Objective KPIs Measurement Segment Target
Increase Sales Increase revenue Sales Product category 20% increase
Reduce cart abandonment Cart abandonment rate Reduce to 15%
Increase cart totals Average order value New vs. returning $150 non-iron set, $225 average
Increase upsell and cross sell Average items per transaction Product category 1.4 iron sets, 1.3 average
Improve cart effectiveness Conversion rate Device 2.4% desktop, 1.9% mobile
Establish Brand Familiarity/Awareness Increase searches for brand Branded traffic Source 20k searches/month
Improve social presence Social following Social network 20k Facebook
Increase referrals Backlink profile 150,000
Increase sales from affiliate marketing Affiliate marketing revenue Condition $20k/month new, $25k/month used
Gain market share of preowned equipment Increase procurement of used clubs from manufacturers Open box inventory
Increase procurement of used clubs from customer base Trade-ins 1,200/month
Increase organic traffic for “used” and “preowned terms” Sessions Traffic source 10k searches/month
Acquire new customers Increase traffic Sessions Traffic source 20% increase year over year
Increase new customers New users Maintain 40% monthly average
Build email list Email list size Acquisition source 1.2MM
Build customer loyalty Reduce customer dissatisfaction Return rate Acquisition source Reduce to 5%
Satisfaction rate Increase to 90%
Increase repeat customers Repeat customers Geographic location Increase to 12% or total purchasers
Improve reputation Negative reviews Reduce monthly average by 18%
Issue resolution Keep response time to 24 hours

Maintaining Your Plan

While the bulk of the work is done at this point, you’re not all finished just yet. In fact, maintaining your Measurement Plan is – to a degree – a never-ending task, due to the following two reasons.

1. Your Measurement Plan has helped solidify your business’ strategies and the methods behind measuring their efficacy. In order for it to hold you accountable, you have to keep the supporting data current.

The frequency and method of collecting that data will vary between businesses. Neither matters as long as the method of collecting the data is accurate and the frequency is adequate to alert your team of trends, patterns and anomalies that have the potential to impact the success or failure of achieving your goals and the specific targets for each.

A simple yet completely adequate way of doing this is to add two additional columns to your Measurement Plan – one for reporting the actual metrics for a given time period, and one that shows the percentage of the target achieved. Remember, deviation from baseline or forecasted metrics is not always represented literally by the data. This could also indicate that there is something wrong with your tracking/measurement. Typically, these situations are much easier to resolve but just as important as reacting to actual fluctuation in performance metrics.

2. The second part of maintaining your Measurement Plan involves the plan itself.
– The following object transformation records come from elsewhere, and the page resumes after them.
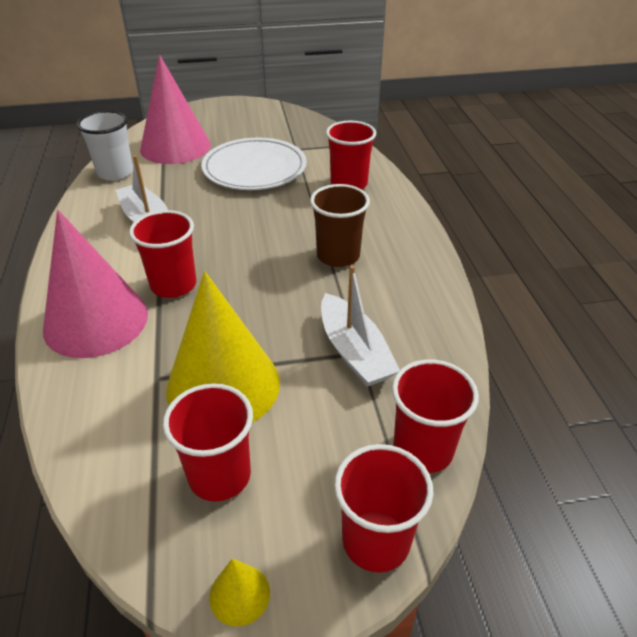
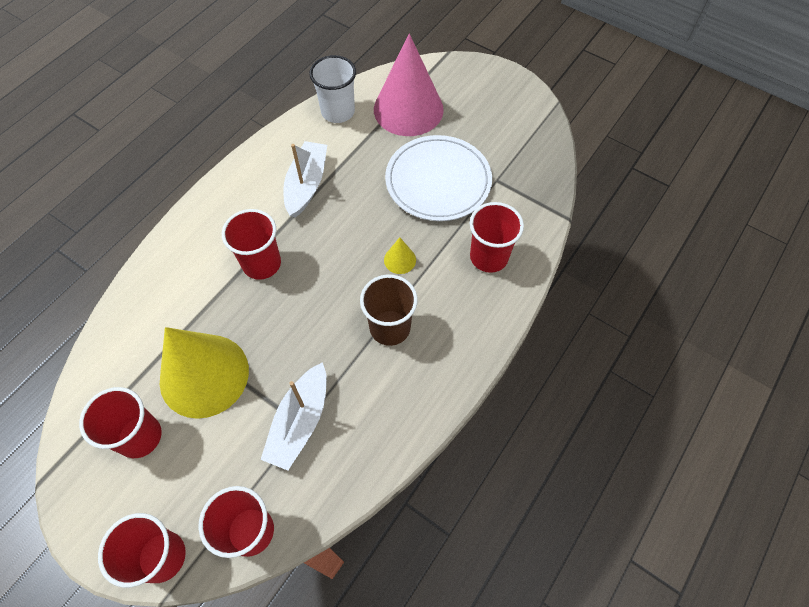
camera: 45 degrees right, 20 degrees up
(96, 321) = (193, 258): pink cone -> none
(239, 594) = (78, 515): yellow cone -> yellow cone (400, 260)

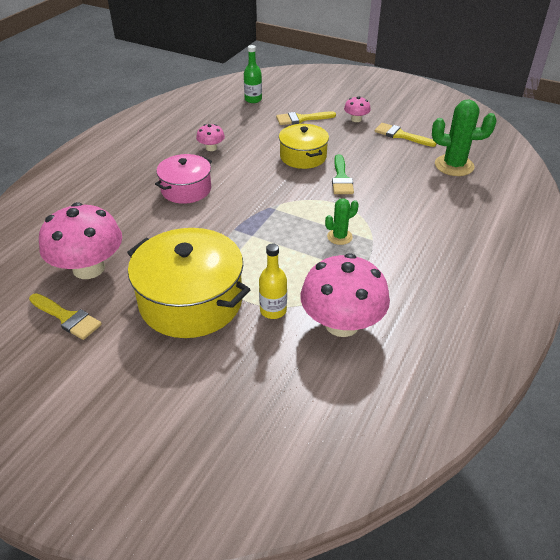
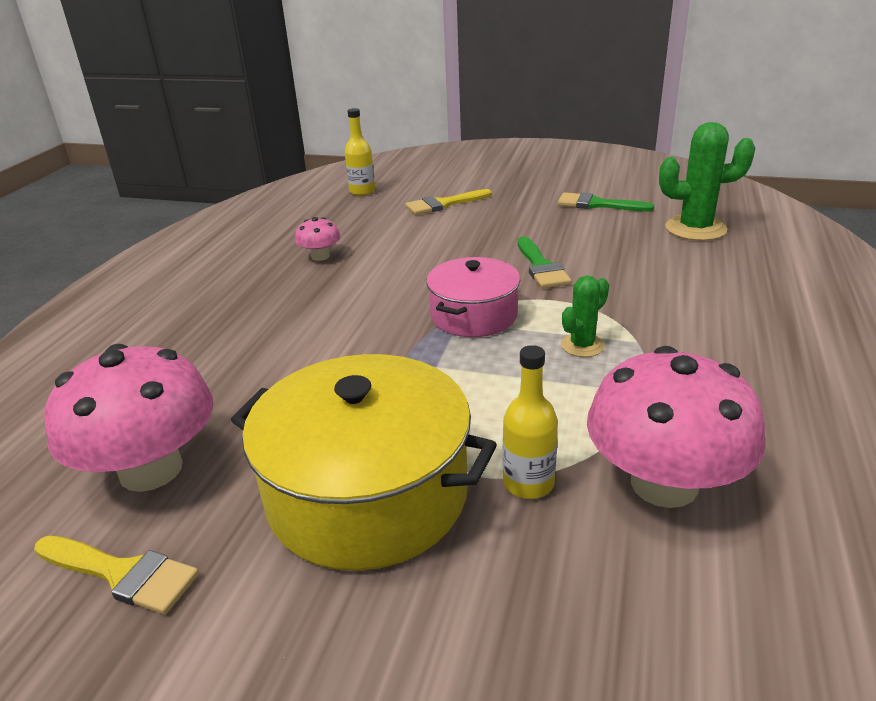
camera: 10 degrees left, 10 degrees down
(186, 189) = (298, 317): pink pot -> pink pot (473, 315)
(253, 99) = (362, 191): green bottle -> yellow bottle
(303, 156) = (468, 248): yellow pot -> none
(356, 119) = (523, 195): pink mushroom -> none
(400, 135) = (597, 204): yellow brush -> green brush

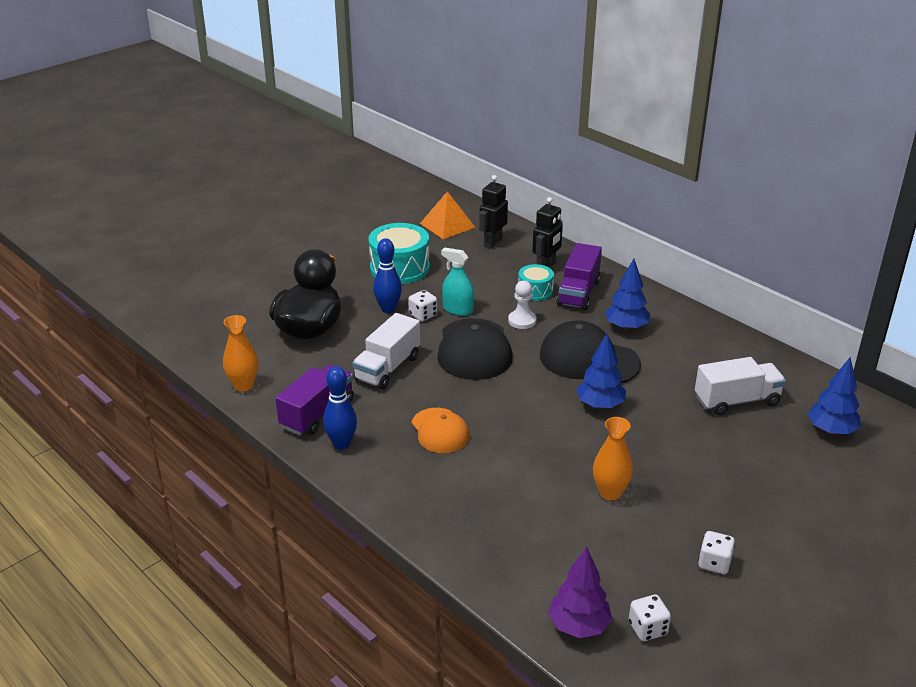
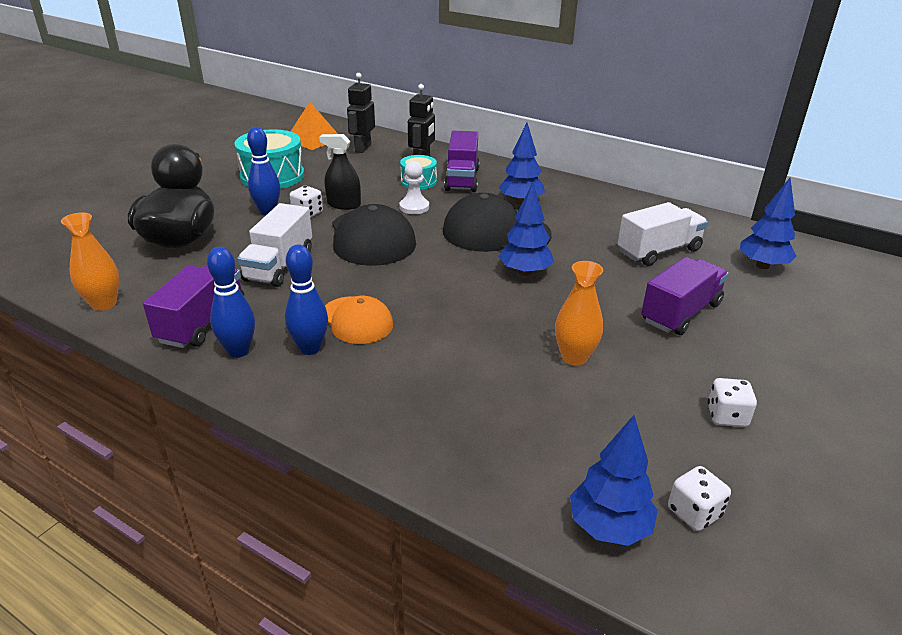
camera: 15 degrees left, 0 degrees up
(397, 450) = (310, 348): none -> blue bowling pin
(458, 309) = (344, 205): turquoise spray bottle -> black spray bottle
(578, 626) = (609, 527): purple tree -> blue tree
(724, 467) = (680, 313): none -> purple truck

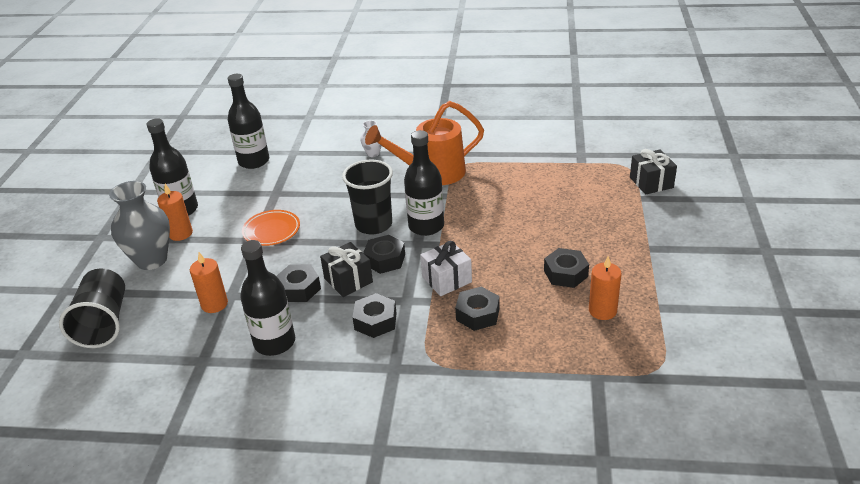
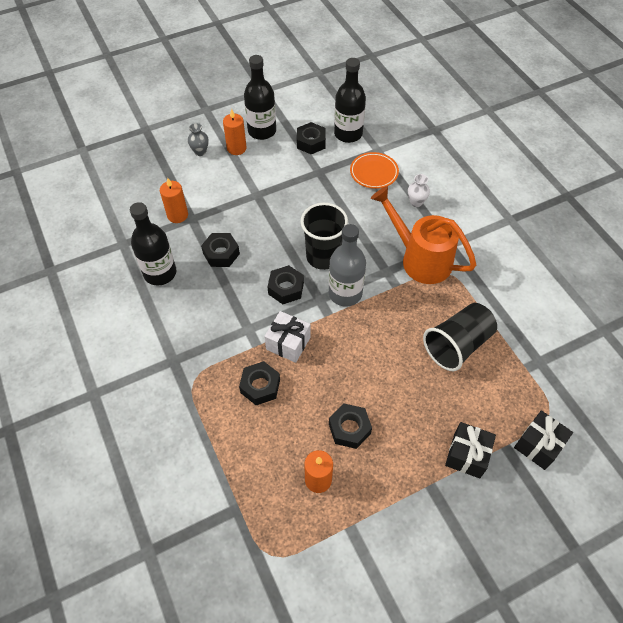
camera: 55 degrees right, 20 degrees up
(104, 323) = (128, 169): black cup -> black cup (457, 345)
(151, 260) = (200, 152): grey vase -> grey vase, size x0.47
(271, 231) = (273, 197): orange plate -> orange plate (374, 172)
(348, 280) = (248, 278): black gift -> black gift (467, 455)
(375, 321) = (214, 321): black nut -> black nut (311, 142)
(426, 226) = (345, 293): black bottle -> grey bottle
Business needs and technical environments change over time, and your plan needs to adapt to these alterations.

While the basic structure will remain, this is not a set-it-and-forget-it deal. Perhaps there’s a change to the API you’re collecting your data from, or there’s an update to the Analytics platform. As a perfect example, Google Analytics’ decision to stop providing keyword data for organic traffic created a situation where your Measurement Plan would need revisiting. On the other hand, it’s possible that after a few months of reporting you’ve found that the KPIs being used haven’t proven to be the best way to measure performance, or you are consistently exceeding your targets.

In any of these cases, actions would be required to update the API call, find another way to measure keyword traffic, replace a KPI, and redefine your targets. As long as data is being reported to the stakeholders and your Measure Plan is adaptive to change, it will maintain and exceed its initial value to your business.